Denn Humor ist das letzte Werkzeug derer, die wissen, dass die Welt nicht gerettet wird, indem man sie verklärt. Er ist die höfliche Form des Widerstands, der den Dummheiten der Gegenwart ein ironisches Schulterzucken entgegensetzt, ohne dabei aufzugeben.
Epilog – Der Aufruf
Meines Erachtens – und hier bin ich mir so sicher wie ein Mathematiker beim Addieren kleiner Zahlen – braucht es diese überparteiliche Bewegung.
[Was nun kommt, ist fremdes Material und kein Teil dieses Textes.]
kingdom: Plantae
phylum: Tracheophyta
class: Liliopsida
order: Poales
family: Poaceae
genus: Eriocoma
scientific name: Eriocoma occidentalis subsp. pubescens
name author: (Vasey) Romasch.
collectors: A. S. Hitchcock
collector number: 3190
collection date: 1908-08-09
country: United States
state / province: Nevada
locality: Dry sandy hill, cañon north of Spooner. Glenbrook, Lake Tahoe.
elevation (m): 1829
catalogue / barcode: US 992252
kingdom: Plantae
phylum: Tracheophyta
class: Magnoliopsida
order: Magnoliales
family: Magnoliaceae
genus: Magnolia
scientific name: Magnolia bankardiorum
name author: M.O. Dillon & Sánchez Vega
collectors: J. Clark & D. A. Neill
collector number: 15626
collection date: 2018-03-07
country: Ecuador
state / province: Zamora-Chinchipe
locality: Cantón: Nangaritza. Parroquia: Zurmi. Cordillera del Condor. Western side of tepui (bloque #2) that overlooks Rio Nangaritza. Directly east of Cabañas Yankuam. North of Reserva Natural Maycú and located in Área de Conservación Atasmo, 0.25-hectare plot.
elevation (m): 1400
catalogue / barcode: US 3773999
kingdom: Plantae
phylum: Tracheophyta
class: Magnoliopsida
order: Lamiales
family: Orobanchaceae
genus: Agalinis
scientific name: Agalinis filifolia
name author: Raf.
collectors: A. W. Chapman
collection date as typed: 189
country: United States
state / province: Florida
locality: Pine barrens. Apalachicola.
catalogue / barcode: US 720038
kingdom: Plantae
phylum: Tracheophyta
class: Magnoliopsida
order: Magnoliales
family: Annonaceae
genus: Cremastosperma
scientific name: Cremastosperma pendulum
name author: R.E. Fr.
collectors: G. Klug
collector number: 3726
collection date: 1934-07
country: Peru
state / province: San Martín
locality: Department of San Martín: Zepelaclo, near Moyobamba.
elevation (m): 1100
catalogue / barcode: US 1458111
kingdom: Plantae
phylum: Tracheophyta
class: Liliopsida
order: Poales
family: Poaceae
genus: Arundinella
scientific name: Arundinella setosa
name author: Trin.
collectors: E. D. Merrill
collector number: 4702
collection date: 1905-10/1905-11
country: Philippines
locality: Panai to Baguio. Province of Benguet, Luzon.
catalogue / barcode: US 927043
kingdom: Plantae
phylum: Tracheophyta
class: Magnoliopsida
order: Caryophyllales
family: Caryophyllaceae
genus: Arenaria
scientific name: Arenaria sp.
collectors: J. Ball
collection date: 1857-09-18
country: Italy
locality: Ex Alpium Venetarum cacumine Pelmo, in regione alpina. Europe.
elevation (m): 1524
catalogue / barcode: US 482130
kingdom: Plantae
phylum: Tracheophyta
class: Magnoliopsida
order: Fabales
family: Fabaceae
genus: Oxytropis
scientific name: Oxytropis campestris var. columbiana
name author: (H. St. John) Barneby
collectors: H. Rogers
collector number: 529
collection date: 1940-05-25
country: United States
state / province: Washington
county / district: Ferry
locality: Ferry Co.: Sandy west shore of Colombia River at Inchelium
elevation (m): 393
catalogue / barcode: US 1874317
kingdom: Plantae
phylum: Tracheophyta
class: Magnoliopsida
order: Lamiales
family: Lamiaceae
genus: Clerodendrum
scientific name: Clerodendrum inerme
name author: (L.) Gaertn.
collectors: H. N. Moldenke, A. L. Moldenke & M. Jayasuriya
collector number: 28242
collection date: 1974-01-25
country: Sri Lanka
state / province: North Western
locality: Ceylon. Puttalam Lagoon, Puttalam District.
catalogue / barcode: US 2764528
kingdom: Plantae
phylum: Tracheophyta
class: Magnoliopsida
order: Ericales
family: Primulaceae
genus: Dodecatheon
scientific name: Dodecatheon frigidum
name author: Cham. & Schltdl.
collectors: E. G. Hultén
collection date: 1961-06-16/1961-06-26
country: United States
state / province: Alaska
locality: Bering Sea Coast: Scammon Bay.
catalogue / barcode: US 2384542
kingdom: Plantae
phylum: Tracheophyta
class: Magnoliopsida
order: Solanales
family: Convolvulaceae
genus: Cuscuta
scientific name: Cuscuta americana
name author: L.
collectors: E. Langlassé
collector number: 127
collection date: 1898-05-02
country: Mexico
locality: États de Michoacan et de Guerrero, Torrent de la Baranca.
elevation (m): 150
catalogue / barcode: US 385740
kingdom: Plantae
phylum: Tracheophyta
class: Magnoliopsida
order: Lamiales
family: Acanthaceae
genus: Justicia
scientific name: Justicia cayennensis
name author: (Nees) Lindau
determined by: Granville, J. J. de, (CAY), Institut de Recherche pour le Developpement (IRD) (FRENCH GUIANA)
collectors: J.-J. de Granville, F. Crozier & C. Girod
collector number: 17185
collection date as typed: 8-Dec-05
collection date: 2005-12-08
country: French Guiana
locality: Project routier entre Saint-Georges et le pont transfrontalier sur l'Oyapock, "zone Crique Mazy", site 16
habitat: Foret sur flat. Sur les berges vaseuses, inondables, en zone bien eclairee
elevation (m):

Nicht irgendwann, nicht nach der nächsten Wahl, nicht, wenn die Umfragewerte günstiger sind. Jetzt. Sofort. Wir lassen uns die Aufklärung nicht nehmen, nicht die Vernunft, nicht den Humanismus, nicht die Wissenschaft. Wir sind nicht bereit, den Schlüssel zu diesem Haus der Zivilisation im Briefkasten der Beliebigkeit zu hinterlegen.
Aber dafür muss man etwas tun. Und „etwas tun“ heißt nicht, sich in sozialen Netzwerken empört zu echauffieren und ansonsten den Algorithmus entscheiden zu lassen, was uns wichtig ist. Es heißt, die unbequeme Arbeit zu leisten, den anstrengenden Dialog zu führen, den widerspenstigen Fakten treu zu bleiben – und sich nicht zu fein zu sein, den eigenen Irrtum zuzugeben.
Es mag sein, dass das nicht sexy klingt. Aber die Aufklärung war nie ein Schönheitswettbewerb. Sie war immer ein Handwerk. Und Handwerk, das weiß jeder Meister, überlebt nur, wenn es täglich geübt wird.